= Mount Boone =

Historic estate in Devon, England

Mount Boone was an historic estate in the parish of Townstal, near Dartmouth in Devon.

==History==
In about 1630 the estate, the elevated position of which dominates the town of Dartmouth, was purchased by Thomas Boone, a Newfoundland merchant and Member of Parliament for Dartmouth in 1658, a staunch Parliamentarian during the Civil War. "With typical flamboyance" he renamed it Mount Boone. Both Mount Boone and Townstall church were garrisoned for the King in the Civil War, but were taken by storm, with the town of Dartmouth, by General Fairfax, on 19 January 1646. Mount Boone, which was fortified with twenty-two pieces of ordnance, was taken by Colonel Pride, afterwards one of Cromwell's lords. Townstall church, which had ten guns and 100 men, was taken by Colonel Fortescue. In 1689 on the death of his son Charles Boone (1652-1689), MP for Dartmouth in 1689, the male line of the family became extinct. A monument to Thomas Boone (d.1679) survives in St Clement's Church, Townstal. The heiress Mary Boone married a member of the Harris family of Cornworthy, six miles from Dartmouth, and in about 1679, the manor of Norton Dawney (the seat of the ancient lords of the manor of Townstal) was purchased by John Harris, under a decree of the Court of Chancery.

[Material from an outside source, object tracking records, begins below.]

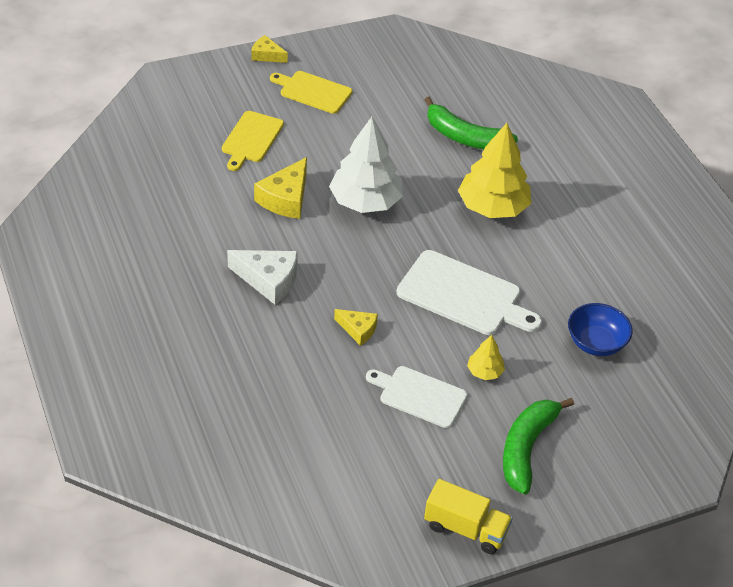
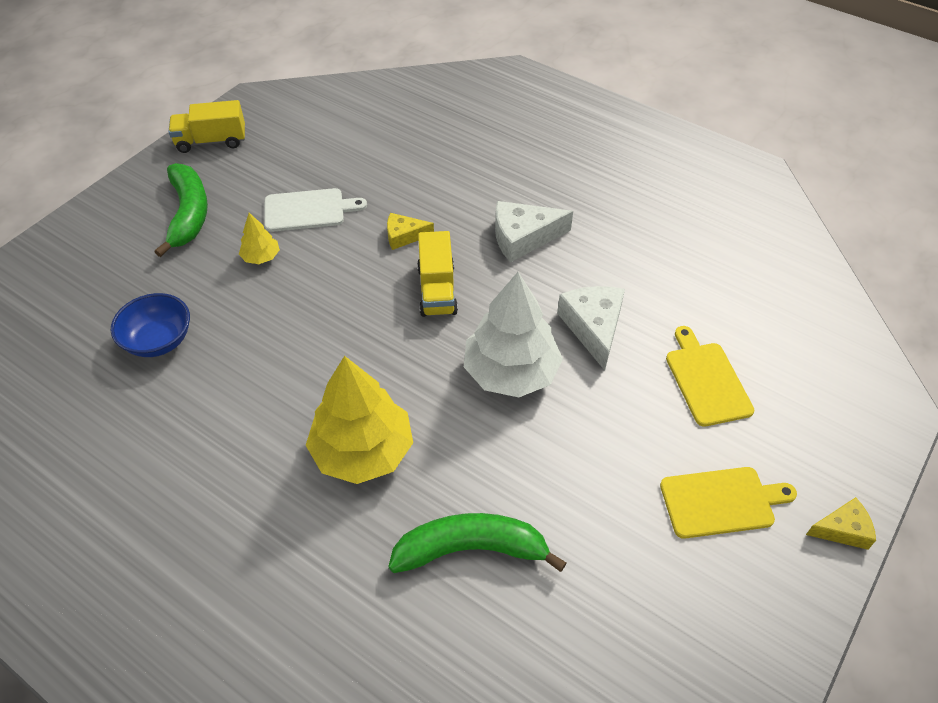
camera: 150 degrees right, 5 degrees up
yellow cheese [254,157,307,219] -> white cheese [557,286,625,370]
white cutting board [397,250,542,335] -> none
none -> yellow truck [417,231,458,317]

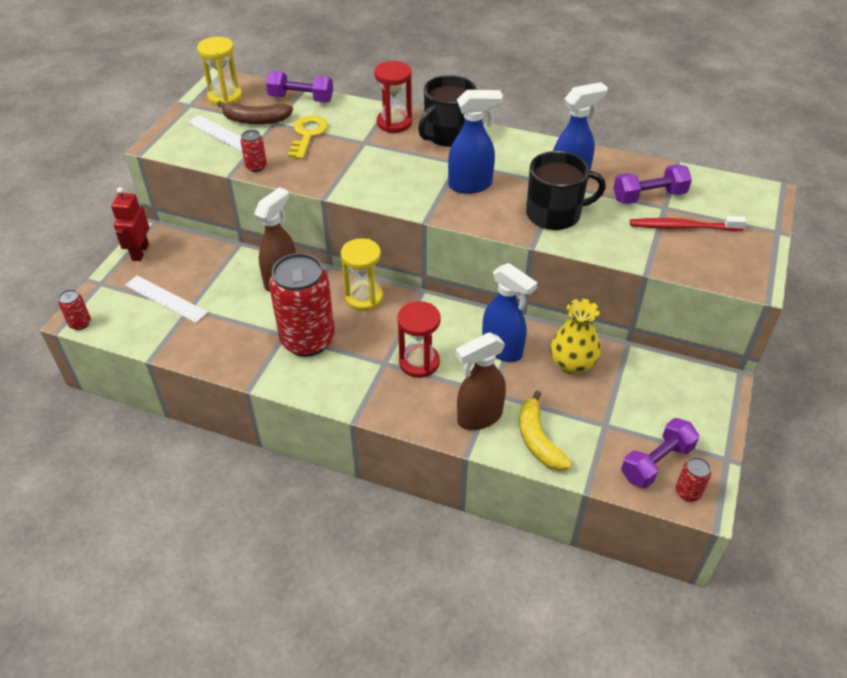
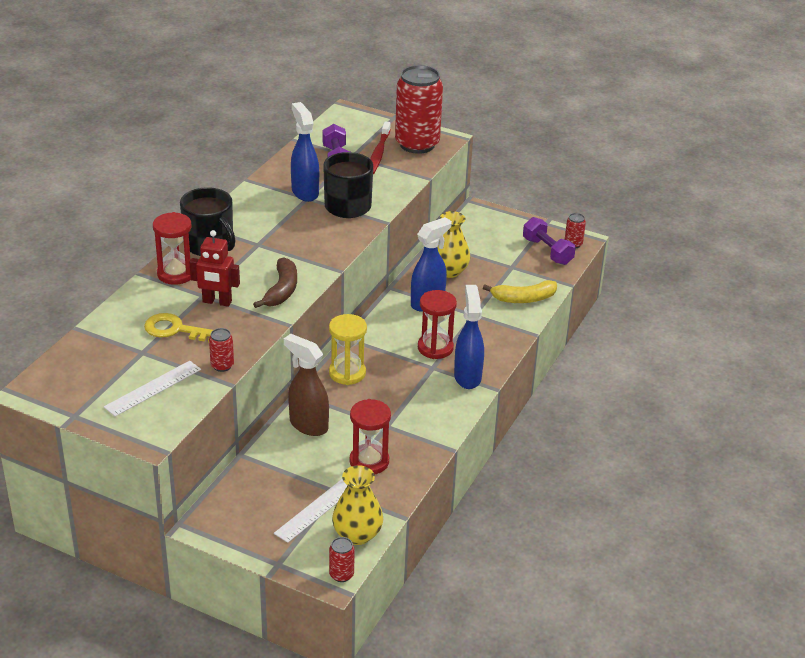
camera: 85 degrees left, 10 degrees down
red robot [111,187,149,261] -> red robot moved to [189,230,240,307]
yellow hourglass [197,37,242,106] -> none
brown banana [217,101,293,125] -> brown banana moved to [253,257,297,308]
purple dumbbell [266,71,333,102] -> none
red can [269,253,335,357] -> red can moved to [395,65,443,154]
blue spray bottle [448,90,503,194] -> blue spray bottle moved to [454,285,484,389]
brown spray bottle [456,332,506,430] -> none
none -> yellow vase [332,465,383,545]
none -> red hourglass [349,399,391,474]

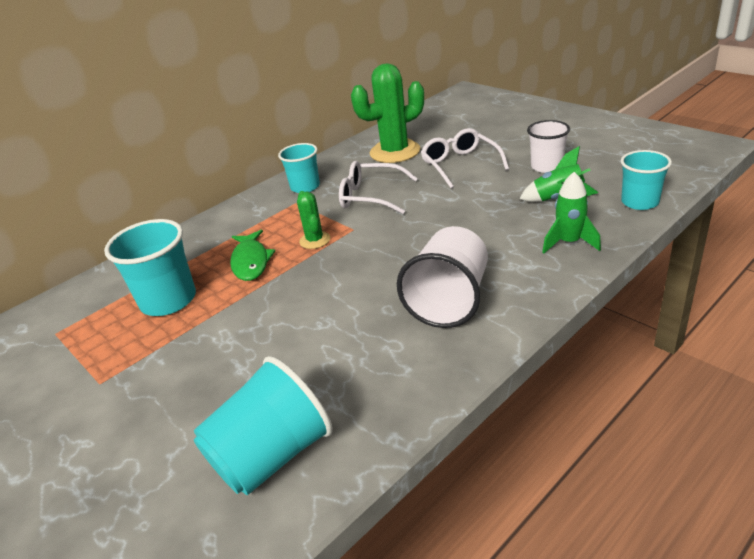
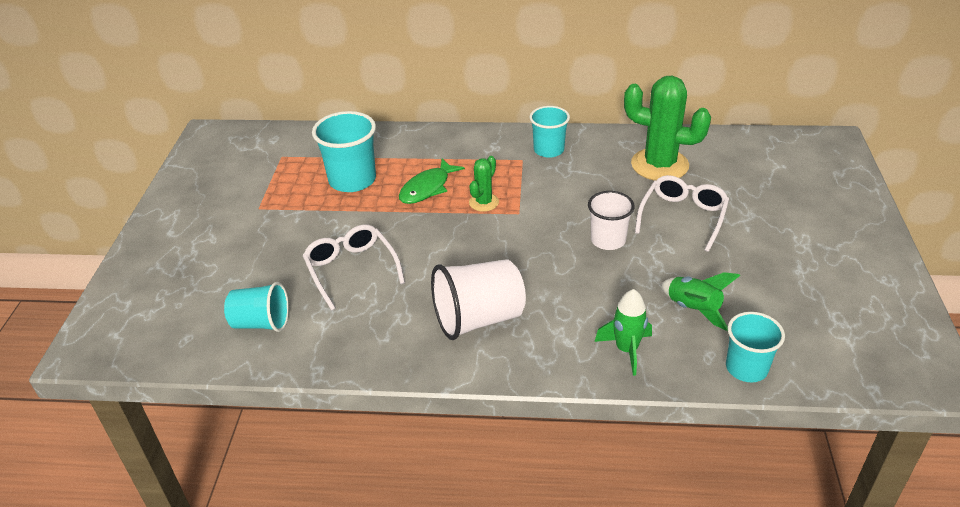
camera: 45 degrees right, 5 degrees up
turquoise cup [194,356,333,495] -> turquoise cup [224,282,289,332], size x0.66
white glasses [339,161,418,214] -> white glasses moved to [303,225,405,311]
white cup [527,120,570,173] -> white cup moved to [588,191,635,250]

In 1724 the estate with the mediaeval mansion house was purchased by John Seale, a wealthy merchant of the City of London whose family originated at Saint Brélade in Jersey. He purchased much land nearby, including the estate of Coombe. Sir John Henry Seale, 1st Baronet (1780–1844), created a baronet in 1838, was a Whig Member of Parliament for Dartmouth. In 1873 Colonel J.H. Seale sold the estate together with Coombe, to E.W.W. Raleigh, a London surgeon, who built a room in the garden which served as a hospital for the town of Dartmouth until 1887 when the town's first cottage hospital opened in Bayard's Cove as a memorial to the Jubilee of Queen Victoria. The house gradually decayed and was sold with the estate in lots at auction in 1899. In 1905 the Britannia Royal Naval College was built on Mount Boone, and soon afterwards the derelict mansion house of Mount Boone was demolished. Ten separate houses were built on the site.